Ich lege meinen Notizblock in das Bücherregal der Familie, er ist als Bibel getarnt, um ihn vor Beschlagnahmung zu schützen. Ich spüre meinen Herzschlag bis zum Hals. Ahmed läuft ums Haus, kommt wieder hinein. Er ist unschlüssig. "Der Junge von nebenan vielleicht?", sagt er zu Faten. Noch eine Weile schauen sie angestrengt durch die weißen Vorhänge, dann stellt Ahmed den Ton des Fernsehers wieder an, Faten wendet sich erneut der Küche zu. Sie klammern sich an jedes Stück Normalität, das ihnen in Homs geblieben ist.
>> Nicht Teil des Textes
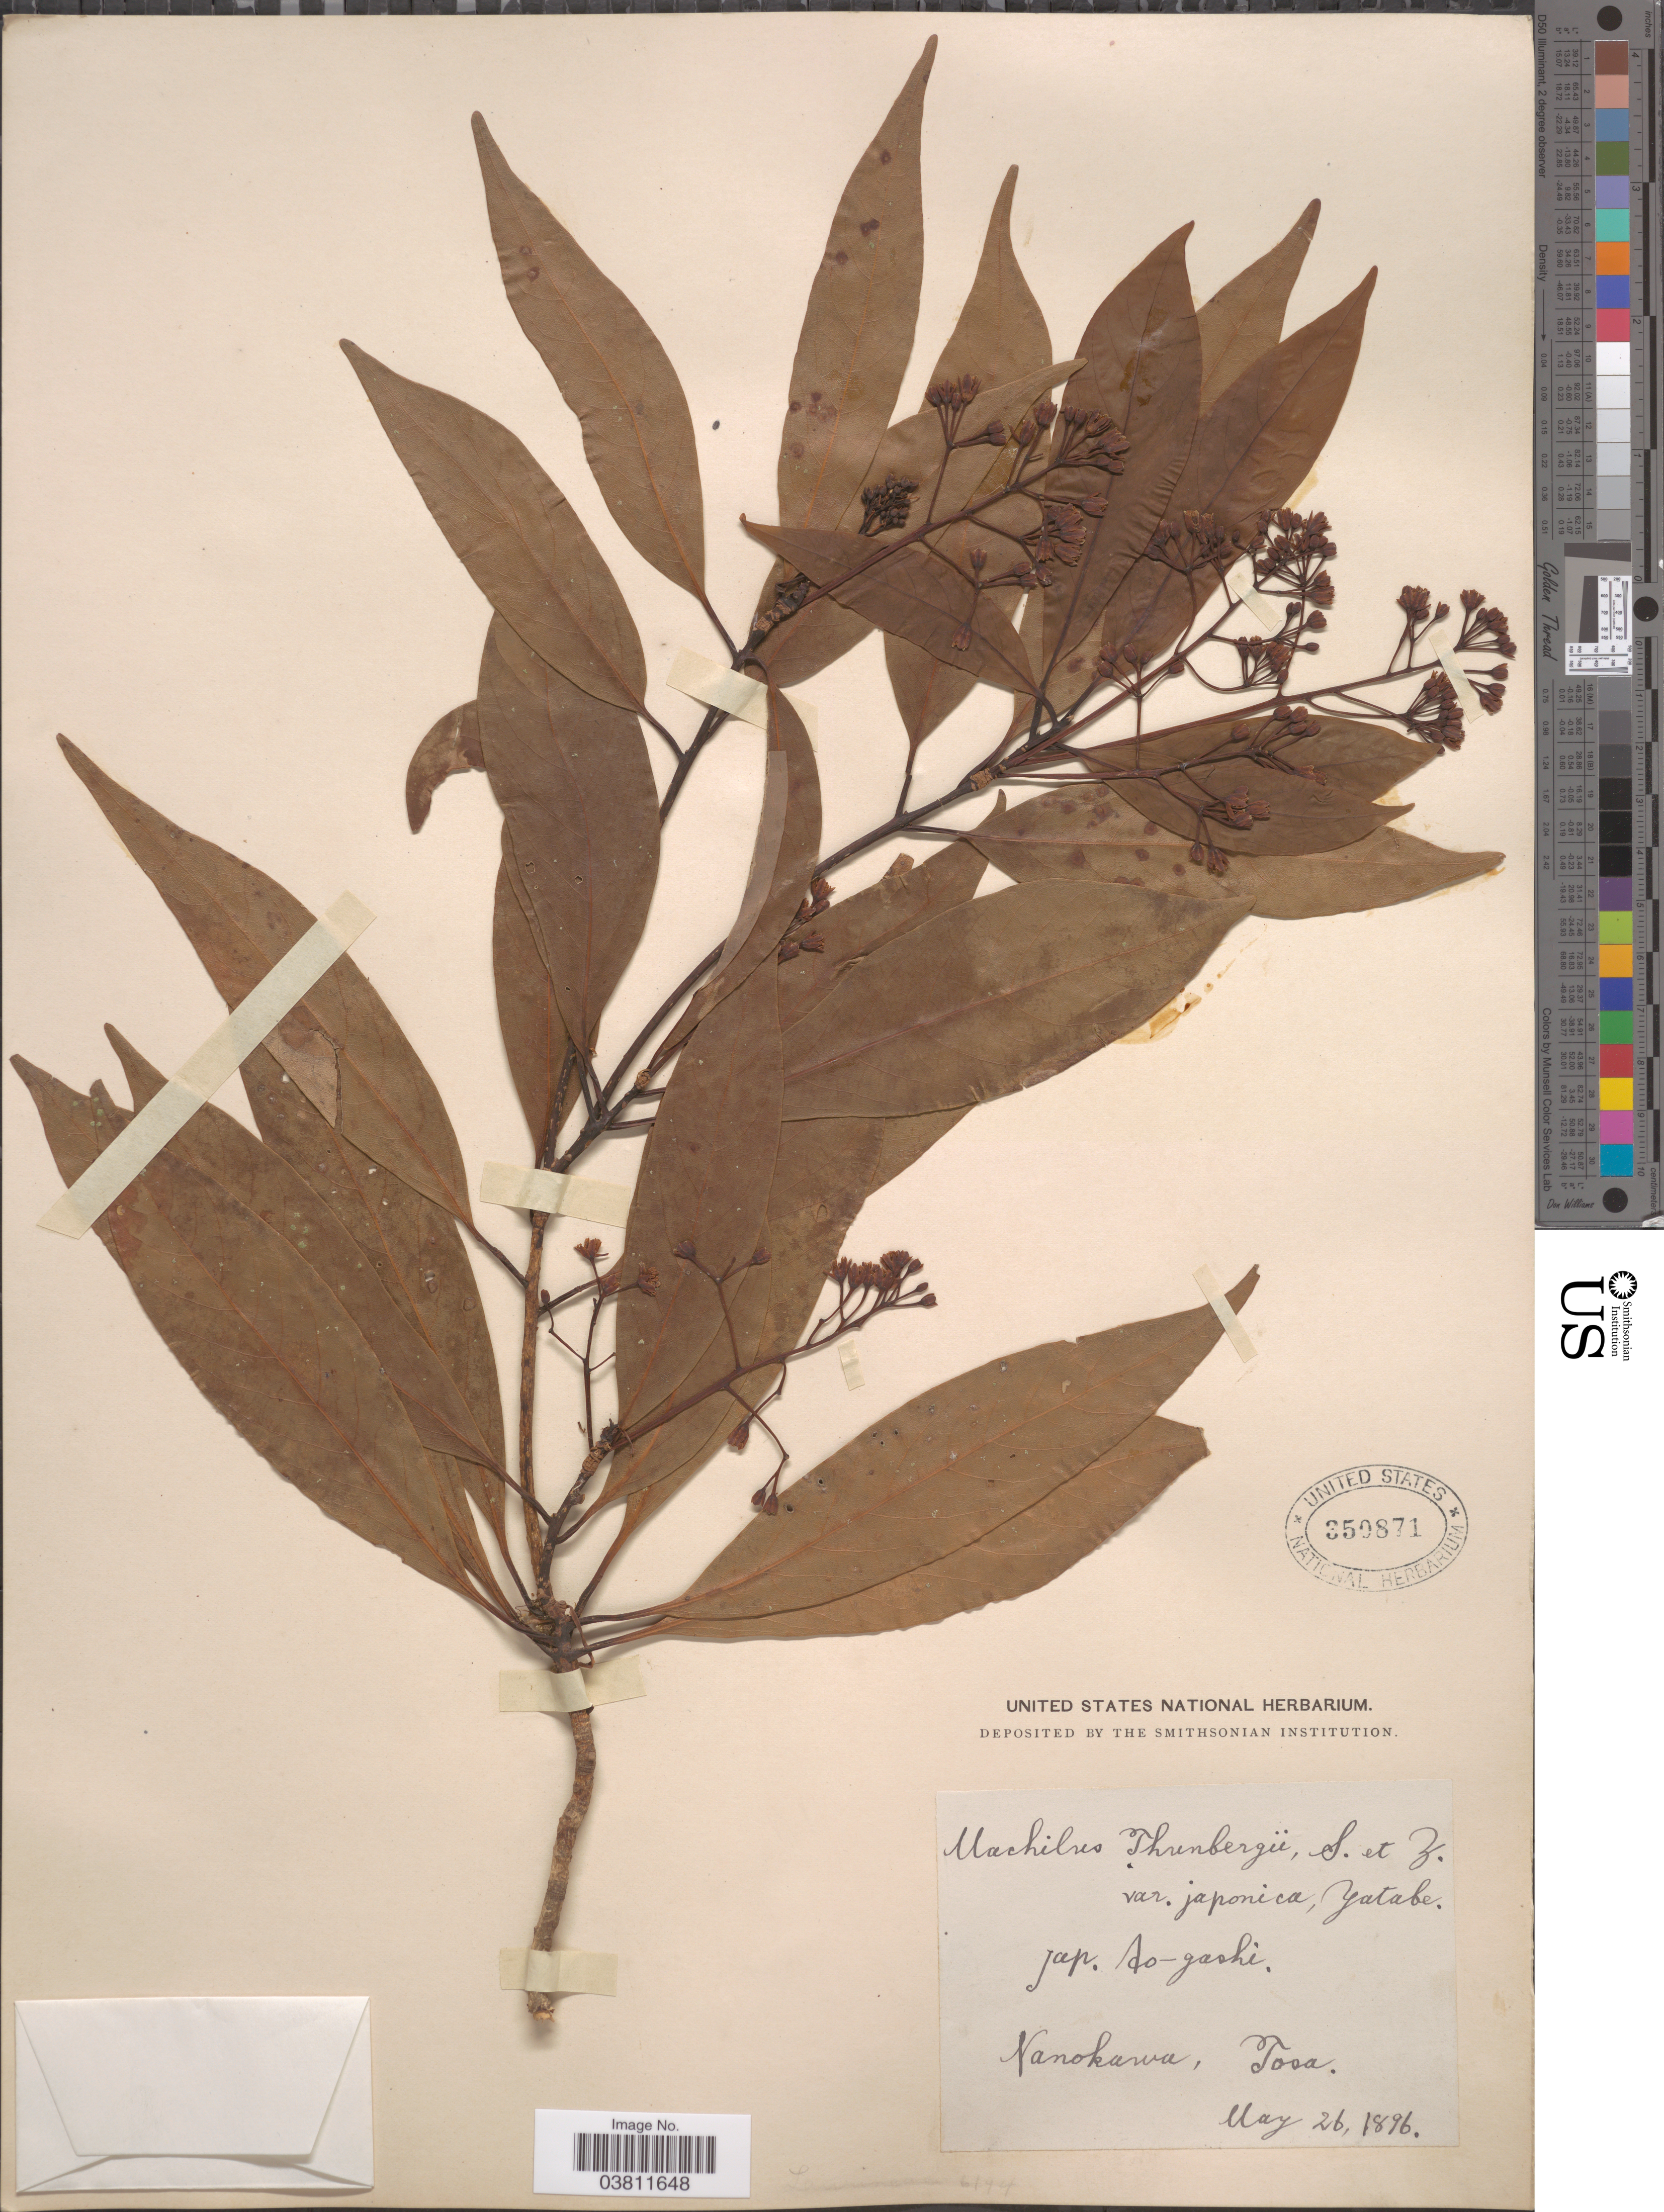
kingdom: Plantae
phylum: Tracheophyta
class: Magnoliopsida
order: Laurales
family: Lauraceae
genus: Machilus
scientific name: Machilus japonica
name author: Siebold & Zucc.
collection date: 1896-05-26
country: Japan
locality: Nanokawa, Tosa.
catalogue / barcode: US 350871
Die Stadt ist ein bedeutendes Wirtschaftszentrum Syriens, zwei Millionen Einwohner, aufstrebend, mit Ölraffinerie, umgeben von ausgedehnten Industriegebieten. Ein Profiteur der vorsichtigen ökonomischen Öffnung des Landes, die Bashar al-Assad seit zehn Jahren betrieb. Doch in Homs haben jetzt die Dinge ihre alte Bedeutung verloren. Straßen sind Schussbahnen geworden. Schulen sind Gefängnisse. Panzer stehen auf den Kreuzungen, schlafende Riesen, deren Typen sich die Kinder von Homs gegenseitig aufsagen, T-60, T-62, T-72, hin und wieder feuern sie in die Häuser.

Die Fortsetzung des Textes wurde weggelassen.